His hands rose to point at them, and fire flashed from his hands. The fire wasn’t red or white, but a deep and shifting purple. He felt it flare through him and out of him. The fire. The power. Chaos.

The chaos fire took the two nobles and burnt them to ashes. It flared around the hovel, burning the home that Stret had taken a life to build – and a single moment of bloody violence to lose. The wood and adobe walls burst to light with a more conventional flame, as did the furniture and cloth flooring.

Tears ran down Stret’s face as chaos fire continued to blaze from his hands. His fury and his pain unleashed it, and he burned the life he’d built. The people he’d built it for were dead.

 

 

The wagon went through the town gate. Stret didn’t bother to wave to the single guard who’d passed him through. Even the knowledge that the rest of the guards were off trying to quell the blaze he’d started didn’t penetrate his haze.

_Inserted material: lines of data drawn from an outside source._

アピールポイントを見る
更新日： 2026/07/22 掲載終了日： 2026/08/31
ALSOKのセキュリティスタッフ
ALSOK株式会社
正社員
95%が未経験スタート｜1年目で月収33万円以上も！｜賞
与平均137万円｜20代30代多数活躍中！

The rage was gone now, and all he felt was sick. And the magic. He could always feel the magic now. Not buried, as it always had been before, accessible almost at random, but just under the surface. Magic. He was a Mage.

He turned onto the High Road, guiding the horses with a flick of the reins, but his mind was elsewhere. He probed the magic, seeking… he didn’t know what.

He wasn’t helpless anymore, always at the mercy of others. He was a Mage. Magi were supposed to protect the people, help them. But where had the Magi been when nobles destroyed his life?

Stret followed the Road northeast, towards the mountains dividing the Kingdom of Vishni from the Waste where the Swarm dwelt, and a cold hatred burned within his soul.

 

 

Stret exited the estate villa, shading his eyes against the bright sun, and turned to look at the man behind him. “I like it,” he said calmly, turning to face the merchant. “What’s wrong with it?”

“Wrong, my lord?” the merchant asked. “What makes you think anything would be wrong?”

“A fifteen acre estate and villa for this price?” Stret replied with a sneer. “There’s something you’re not telling me.”

The plump little man straightened indignantly. “Are you saying that Kih’lik of Likari would market damaged estate?” he demanded.

A moment later, the man squeaked as the jeweled sword Stret had stolen from a noble nearly a hundred miles back pricked his throat. “
Don’t
lie to me, little man,” Stret told him. “What’s the catch?”

Kih’lik’s beady eyes glistened in fear as they focused on the blade. “The previous owner went bankrupt,” he explained quickly, “and is selling the estate to cover his debts.”

Stret pulled the blade back slightly, allowing the man to breathe. “And?” he encouraged.

“There’s been a problem with bandits,” the merchant admitted. “The lord was unwilling to ask the Magi for aid, and they ended up stealing most of his herds.”

The Mage smiled coldly. “I see,” he said coldly. “Bandits do not bother me, Kih’lik. Return to your business and draw up the papers. I will bring you your money by tomorrow, my word on it.” He brought the sword up to point at the merchant. “Don’t try and sell it to anyone else between now and then, either.”

Kih’lik began to expand indignantly again, but quickly deflated as Stret tapped his sword hilt. “Certainly not, Lord Stret’sar,” he said quietly.

Stret watched the little merchant mount up and ride away. While the price for the estate was, indeed, pathetic for what it was buying, it was more money than he currently had. Which, fortunately, wasn’t a problem.

He bared his teeth as he considered. The little man had shown him the offices of his main competitor in Likari. There would be enough gold there to make the purchase, and to provide the sort of funds that the itinerant nobleman he was pretending to be would have.

 

 

The next morning, bright and early, saw Stret walking calmly into Kih’lik’s office. A pair of hired porters followed him, carrying an ironbound chest. He gestured to the merchant’s desk and the porters dumped the chest on it.

“Good day, Kih’lik,” Stret’sar said cheerily. “Your money, as promised.”